Ana Flávia destaca que, na província de São Paulo, Luiz Gama é quem inspira a geração que produz os primeiros jornais da imprensa negra como A Pátria e O Progresso. Aí são travadas relações que extrapolam os limites nacionais. Conta a autora que na fundação de O Progresso, em 1899, Theophilo Dias de Castro coloca na capa a figura de Luiz Gama. Ele tem um filho, Theophilo Booker Washington, em homenagem a Booker T. Washington, liderança negra nos Estados Unidos que instituiu uma escola para homens e mulheres, a atual Tuskegee University.
“Tempos depois, um dos grandes jornais da imprensa negra paulista do século 20, o Clarim da Alvorada, vai publicar uma série de textos de um estudante de direito chamado Booker. Quem trabalhava com essa documentação achava que era um pseudônimo, mas na verdade era o filho do Theophilo Dias de Castro”. Para a autora, o episódio conecta três gerações ligadas ou por laços sanguíneos ou por referência a uma luta negra que não se esgota na cidade de São Paulo ou no próprio país.

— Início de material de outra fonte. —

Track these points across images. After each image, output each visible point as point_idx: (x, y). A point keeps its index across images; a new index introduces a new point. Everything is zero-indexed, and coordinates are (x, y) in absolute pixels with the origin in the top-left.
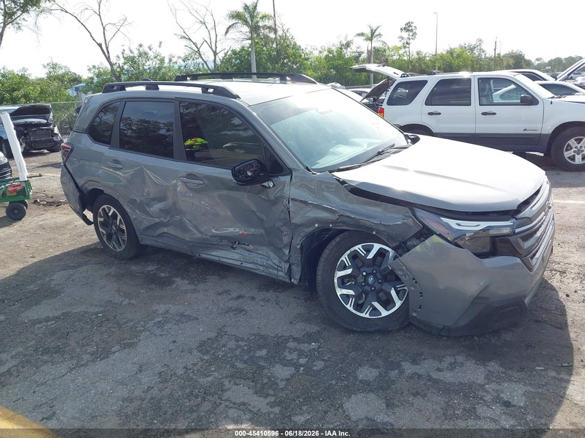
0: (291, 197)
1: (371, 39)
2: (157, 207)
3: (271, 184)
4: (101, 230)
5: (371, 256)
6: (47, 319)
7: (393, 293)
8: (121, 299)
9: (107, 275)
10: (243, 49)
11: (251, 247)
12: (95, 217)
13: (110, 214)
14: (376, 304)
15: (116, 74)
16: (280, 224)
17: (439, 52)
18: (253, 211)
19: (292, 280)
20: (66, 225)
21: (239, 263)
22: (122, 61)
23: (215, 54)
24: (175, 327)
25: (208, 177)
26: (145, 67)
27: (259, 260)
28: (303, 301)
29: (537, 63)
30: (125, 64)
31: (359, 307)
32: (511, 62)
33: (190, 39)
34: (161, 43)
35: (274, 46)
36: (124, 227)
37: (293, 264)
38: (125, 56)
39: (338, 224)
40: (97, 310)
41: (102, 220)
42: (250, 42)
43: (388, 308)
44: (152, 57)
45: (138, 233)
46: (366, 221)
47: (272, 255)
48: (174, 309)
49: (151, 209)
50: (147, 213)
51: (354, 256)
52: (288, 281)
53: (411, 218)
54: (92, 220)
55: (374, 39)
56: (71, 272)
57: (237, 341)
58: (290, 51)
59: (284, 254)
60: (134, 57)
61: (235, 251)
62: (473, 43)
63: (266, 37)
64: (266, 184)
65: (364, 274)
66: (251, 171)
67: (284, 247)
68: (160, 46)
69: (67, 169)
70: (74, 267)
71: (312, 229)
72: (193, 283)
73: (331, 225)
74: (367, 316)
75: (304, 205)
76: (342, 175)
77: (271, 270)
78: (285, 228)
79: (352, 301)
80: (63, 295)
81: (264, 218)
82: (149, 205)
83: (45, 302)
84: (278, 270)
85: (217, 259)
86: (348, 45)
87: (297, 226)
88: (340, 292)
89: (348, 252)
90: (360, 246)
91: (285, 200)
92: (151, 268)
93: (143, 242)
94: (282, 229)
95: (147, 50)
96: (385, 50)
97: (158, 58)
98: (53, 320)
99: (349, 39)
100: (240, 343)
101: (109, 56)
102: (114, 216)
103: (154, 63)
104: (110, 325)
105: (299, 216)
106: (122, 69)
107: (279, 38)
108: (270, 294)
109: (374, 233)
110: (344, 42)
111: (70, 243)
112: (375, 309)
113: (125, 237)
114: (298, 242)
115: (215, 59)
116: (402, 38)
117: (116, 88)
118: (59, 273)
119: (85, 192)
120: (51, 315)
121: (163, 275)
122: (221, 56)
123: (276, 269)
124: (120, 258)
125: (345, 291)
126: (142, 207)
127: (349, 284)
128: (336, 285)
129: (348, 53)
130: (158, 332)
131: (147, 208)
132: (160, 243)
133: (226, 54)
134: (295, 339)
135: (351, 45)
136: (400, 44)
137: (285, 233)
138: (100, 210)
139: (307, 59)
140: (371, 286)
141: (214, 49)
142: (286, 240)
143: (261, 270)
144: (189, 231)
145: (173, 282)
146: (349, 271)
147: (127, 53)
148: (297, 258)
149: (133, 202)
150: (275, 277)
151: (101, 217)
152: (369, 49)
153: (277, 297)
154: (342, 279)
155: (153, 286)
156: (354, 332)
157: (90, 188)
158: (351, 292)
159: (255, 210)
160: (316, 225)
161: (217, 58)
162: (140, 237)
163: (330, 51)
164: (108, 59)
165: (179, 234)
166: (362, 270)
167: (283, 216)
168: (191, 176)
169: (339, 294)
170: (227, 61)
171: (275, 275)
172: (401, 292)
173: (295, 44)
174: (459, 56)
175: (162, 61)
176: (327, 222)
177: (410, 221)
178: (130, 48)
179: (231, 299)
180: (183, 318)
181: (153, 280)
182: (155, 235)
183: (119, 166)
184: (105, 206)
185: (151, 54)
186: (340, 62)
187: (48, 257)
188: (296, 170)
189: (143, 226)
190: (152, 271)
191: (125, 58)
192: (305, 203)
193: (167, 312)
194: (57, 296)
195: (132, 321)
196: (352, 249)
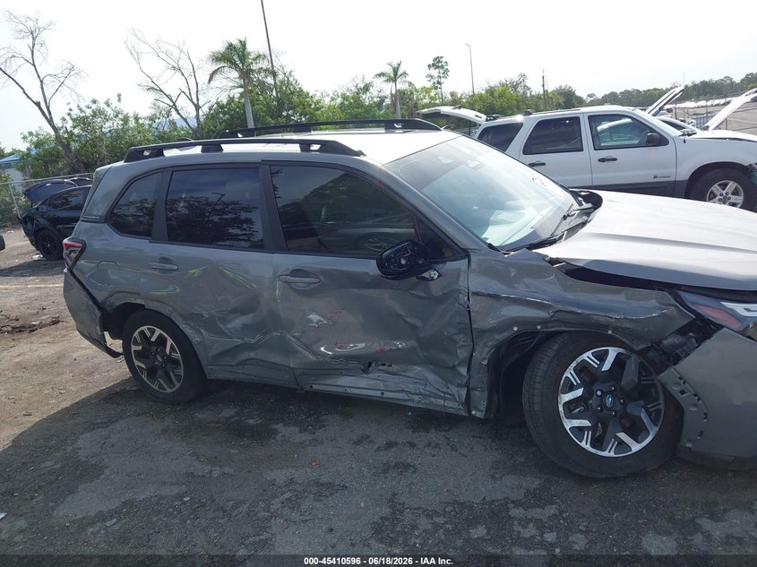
0: (473, 289)
1: (394, 80)
2: (238, 322)
3: (434, 274)
4: (137, 363)
5: (607, 366)
6: (102, 517)
7: (644, 416)
8: (207, 469)
9: (165, 431)
10: (231, 100)
11: (395, 368)
12: (126, 347)
13: (153, 339)
14: (623, 436)
15: (63, 141)
16: (452, 331)
17: (476, 92)
18: (401, 315)
19: (473, 412)
20: (59, 358)
21: (378, 394)
22: (69, 125)
23: (197, 107)
24: (318, 505)
25: (325, 273)
26: (103, 130)
27: (411, 386)
28: (490, 440)
29: (589, 100)
30: (74, 127)
31: (598, 442)
32: (561, 100)
33: (161, 91)
34: (119, 95)
35: (274, 93)
36: (177, 355)
37: (474, 389)
38: (75, 117)
39: (550, 325)
40: (176, 490)
41: (140, 348)
42: (241, 90)
43: (639, 438)
44: (112, 116)
45: (204, 363)
46: (601, 317)
47: (431, 377)
48: (301, 475)
49: (229, 326)
50: (222, 333)
51: (583, 369)
52: (464, 413)
53: (675, 306)
54: (120, 350)
55: (399, 80)
56: (103, 432)
57: (429, 516)
58: (295, 99)
59: (460, 374)
60: (87, 117)
61: (370, 375)
62: (516, 78)
63: (262, 84)
64: (426, 275)
65: (599, 393)
66: (405, 259)
67: (459, 364)
68: (119, 100)
69: (75, 277)
70: (105, 425)
71: (506, 334)
72: (305, 430)
73: (539, 327)
74: (612, 454)
75: (495, 302)
76: (550, 252)
77: (432, 400)
78: (461, 336)
79: (588, 435)
80: (107, 472)
81: (419, 324)
82: (224, 321)
83: (82, 487)
84: (445, 399)
85: (341, 390)
86: (366, 88)
87: (483, 332)
88: (569, 424)
89: (574, 364)
90: (589, 354)
91: (461, 296)
92: (228, 412)
93: (212, 376)
94: (455, 337)
95: (103, 106)
96: (412, 93)
97: (120, 116)
98: (112, 517)
99: (367, 81)
100: (436, 519)
101: (51, 118)
102: (162, 341)
103: (115, 124)
104: (211, 514)
105: (488, 317)
106: (71, 134)
107: (278, 83)
108: (434, 435)
109: (610, 332)
110: (361, 85)
111: (79, 386)
112: (621, 443)
113: (181, 371)
114: (484, 355)
115: (198, 115)
116: (431, 77)
117: (146, 153)
118: (83, 436)
119: (108, 309)
120: (105, 510)
121: (251, 422)
122: (205, 109)
123: (440, 397)
124: (173, 402)
125: (577, 423)
126: (212, 325)
127: (577, 410)
128: (562, 415)
129: (366, 99)
130: (295, 516)
131: (221, 326)
132: (242, 374)
133: (210, 109)
134: (517, 504)
135: (371, 90)
136: (429, 85)
137: (461, 343)
138: (136, 334)
139: (318, 109)
140: (610, 409)
141: (195, 102)
142: (462, 354)
143: (416, 401)
144: (298, 352)
145: (275, 432)
146: (579, 392)
147: (76, 113)
148: (481, 378)
149: (195, 318)
150: (442, 410)
151: (136, 343)
152: (394, 92)
153: (448, 439)
154: (569, 405)
155: (246, 441)
156: (596, 480)
157: (117, 304)
158: (586, 423)
159: (402, 313)
160: (515, 329)
161: (201, 113)
162: (207, 368)
163: (345, 97)
164: (50, 121)
165: (276, 358)
166: (595, 388)
167: (458, 319)
168: (297, 272)
169: (567, 428)
170: (212, 117)
171: (439, 406)
172: (654, 413)
173: (301, 90)
174: (501, 95)
175: (126, 120)
176: (534, 322)
177: (671, 311)
178: (78, 106)
179: (379, 449)
180: (324, 489)
181: (238, 431)
182: (233, 364)
183: (168, 266)
184: (144, 328)
185: (110, 112)
186: (360, 110)
187: (52, 412)
188: (474, 250)
189: (213, 352)
190: (232, 417)
191: (74, 120)
192: (496, 297)
193: (291, 481)
194: (98, 476)
195: (243, 502)
196: (579, 359)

Também organizações como a Sociedade Cooperativa da Raça Negra, fundada em 1888 com o objetivo de cadastrar trabalhadores libertos e reconhecer habilidades para o combate ao desemprego, além de projetos de escolas e capacitação profissional, são experiências de autonomia negra na liberdade resgatadas na obra.
“Meu trabalho lida com a possibilidade de reconhecimento das experiências negras para além da escravidão e como essas pessoas, de diferentes maneiras, ocuparam cidades estabeleceram redes, laços políticos, intelectuais e culturais que não foram vividos no subterrâneo da sociedade. Essas pessoas estavam nos espaços públicos, nos meetings abolicionistas, nas redações de jornais, nos círculos literários, nas escolas, no teatro e nos ambientes da música”. Para a autora, as simplificações da narrativa histórica rebaixam todo o esforço que homens e mulheres negros fizeram para que a escravidão acabasse efetivamente.
Ao mesmo tempo, o esforço de exclusão desses sujeitos foi aliado ao reforço da excepcionalidade. No século 20 foram transformados em heróis da luta negra alguns poucos como José do Patrocínio ou Zumbi dos Palmares. Ana Flávia acredita que o momento atual é de desdobramento do diálogo estabelecido entre a academia e o ativismo antirracista. O centenário da Abolição já demandou a revisão da ideia da “abolição como dádiva” em detrimento do reconhecimento das lutas negras. A instituição de 20 de novembro foi um primeiro gesto de questionamento e afirmação de um protagonismo negro nas lutas por liberdade.
A partir de 2003 houve a promulgação da lei que instituiu a obrigatoriedade do ensino de história e cultura africanas e afro-brasileiras em toda a rede de ensino no país. “Essa lei é uma convocação para que o Brasil repense a si mesmo. Não é algo que se restringe ao ambiente escolar, mas impacta o debate público. Temos assistido à ampliação de um interesse pelo reconhecimento dessas outras histórias negras para além da escravidão, para além do 13 de Maio. Estamos contribuindo para essa reorganização mental que precisa ser feita”, constata a autora.